On Scene Flow Computation of Gas Structures with Optical Gas Imaging Cameras

Johannes Rangel, Robert Schmoll, Andreas Kroll; Proceedings of the IEEE/CVF Winter Conference on Applications of Computer Vision (WACV), 2020, pp. 174-182

Gas leak inspection and gas leak quantification are nowadays of high relevance within the oil and gas industry as well as in many other industrial sectors. This has been driven by safety-related issues, economic losses and the considerable climate impact caused by such unwanted gas releases. Due to the latter, the efforts for developing new and more reliable measurement techniques for detecting and quantifying greenhouse gases such as methane have increased in the recent years.
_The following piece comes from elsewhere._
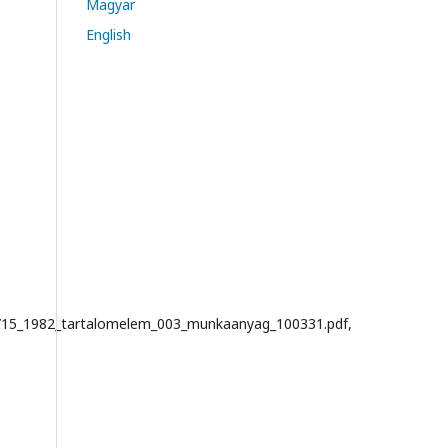
Magyar
English
a/15_1982_tartalomelem_003_munkaanyag_100331.pdf,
In this work, a stereo camera system based on optical gas imaging cameras is used for computing dense 3D velocity information, i.e. scene flow, of escaping gas structures. Here, the optical flow, the disparity and the disparity change in likely gas image regions are computed utilizing classical variational methods. The accuracy of the applied methods and their applicability under real conditions in a biogas plant are characterized and tested. The results show that the recovered 3D gas velocity field per camera frame approaches the average 3D velocity field of the measured gas structure. The accuracy of the used method is affected, among others, when the imaged gas structures exhibit a low contrast.